> _YOUR OBJECTIVE_:
Go through the lines of the material and tally those with the string "crops"; reply with the number alone.

%%

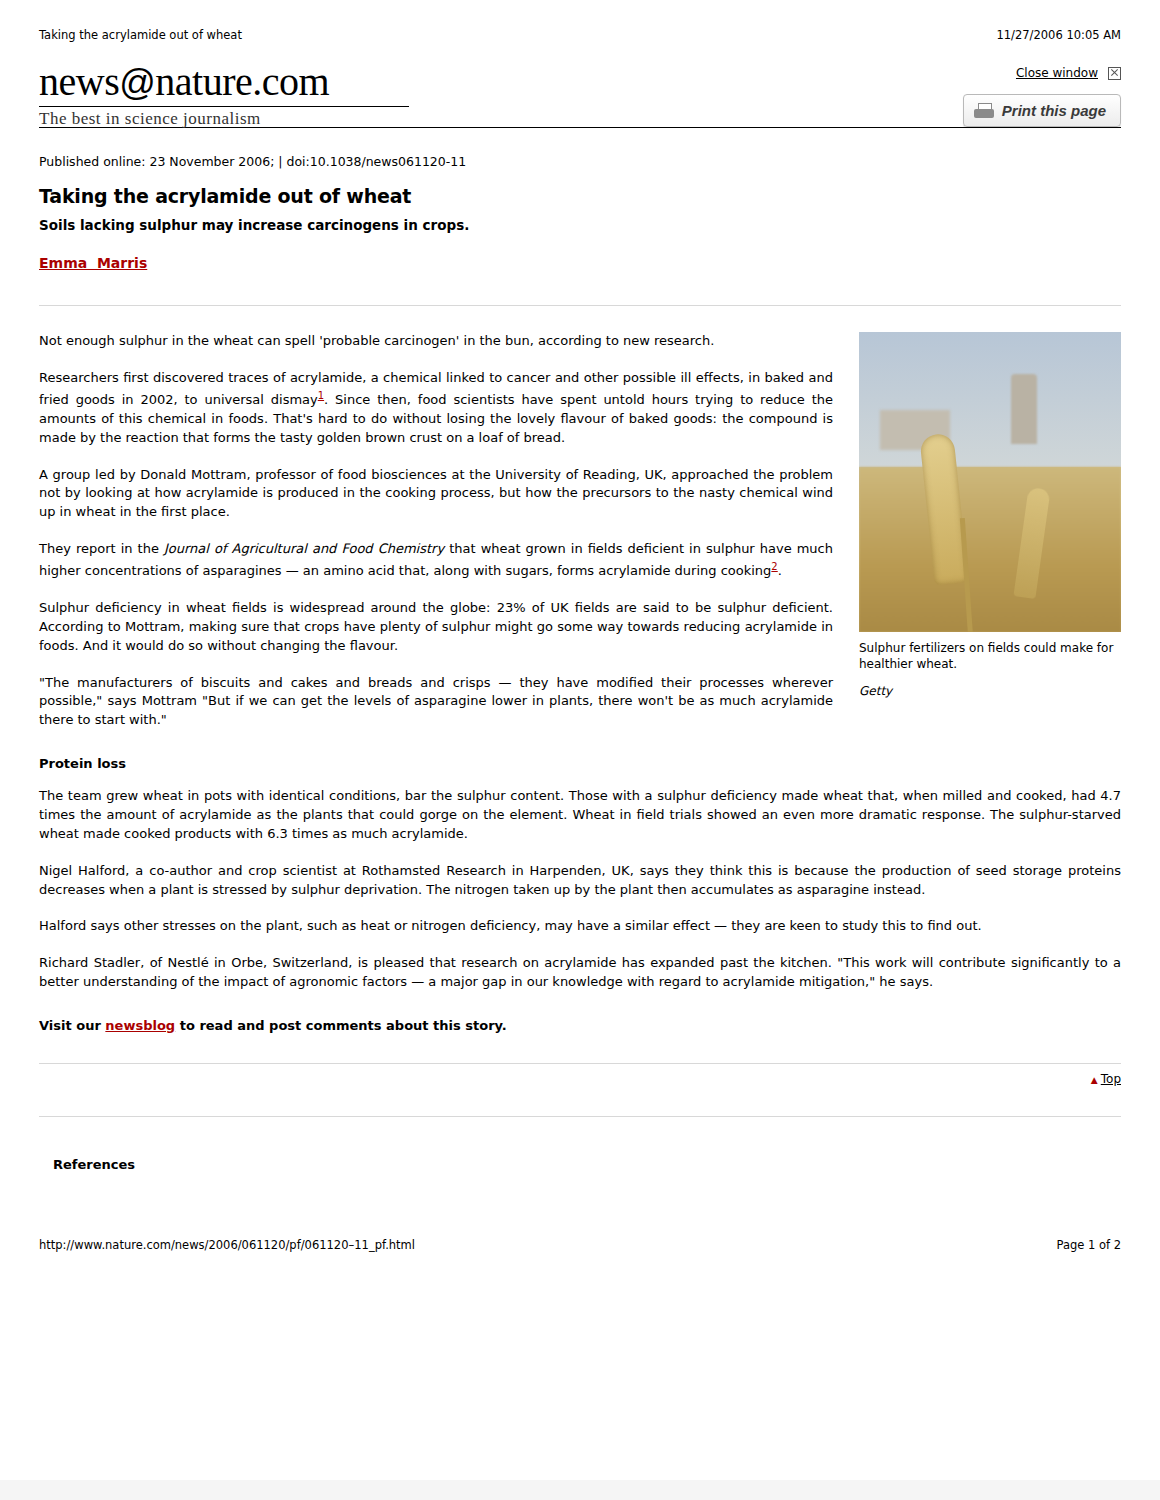Taking the acrylamide out of wheat
11/27/2006 10:05 AM
news@nature.com
The best in science journalism
Close window
Print this page
Published online: 23 November 2006; | doi:10.1038/news061120-11
Taking the acrylamide out of wheat
Soils lacking sulphur may increase carcinogens in crops.
Emma Marris
Sulphur fertilizers on fields could make for healthier wheat.
Getty
Not enough sulphur in the wheat can spell 'probable carcinogen' in the bun, according to new research.
Researchers first discovered traces of acrylamide, a chemical linked to cancer and other possible ill effects, in baked and fried goods in 2002, to universal dismay1. Since then, food scientists have spent untold hours trying to reduce the amounts of this chemical in foods. That's hard to do without losing the lovely flavour of baked goods: the compound is made by the reaction that forms the tasty golden brown crust on a loaf of bread.
A group led by Donald Mottram, professor of food biosciences at the University of Reading, UK, approached the problem not by looking at how acrylamide is produced in the cooking process, but how the precursors to the nasty chemical wind up in wheat in the first place.
They report in the Journal of Agricultural and Food Chemistry that wheat grown in fields deficient in sulphur have much higher concentrations of asparagines — an amino acid that, along with sugars, forms acrylamide during cooking2.
Sulphur deficiency in wheat fields is widespread around the globe: 23% of UK fields are said to be sulphur deficient. According to Mottram, making sure that crops have plenty of sulphur might go some way towards reducing acrylamide in foods. And it would do so without changing the flavour.
"The manufacturers of biscuits and cakes and breads and crisps — they have modified their processes wherever possible," says Mottram "But if we can get the levels of asparagine lower in plants, there won't be as much acrylamide there to start with."
Protein loss
The team grew wheat in pots with identical conditions, bar the sulphur content. Those with a sulphur deficiency made wheat that, when milled and cooked, had 4.7 times the amount of acrylamide as the plants that could gorge on the element. Wheat in field trials showed an even more dramatic response. The sulphur-starved wheat made cooked products with 6.3 times as much acrylamide.
Nigel Halford, a co-author and crop scientist at Rothamsted Research in Harpenden, UK, says they think this is because the production of seed storage proteins decreases when a plant is stressed by sulphur deprivation. The nitrogen taken up by the plant then accumulates as asparagine instead.
Halford says other stresses on the plant, such as heat or nitrogen deficiency, may have a similar effect — they are keen to study this to find out.
Richard Stadler, of Nestlé in Orbe, Switzerland, is pleased that research on acrylamide has expanded past the kitchen. "This work will contribute significantly to a better understanding of the impact of agronomic factors — a major gap in our knowledge with regard to acrylamide mitigation," he says.
Visit our newsblog to read and post comments about this story.
▲Top
References
http://www.nature.com/news/2006/061120/pf/061120–11_pf.html
Page 1 of 2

%%

> _ANSWER TO THIS PROBLEM_:
2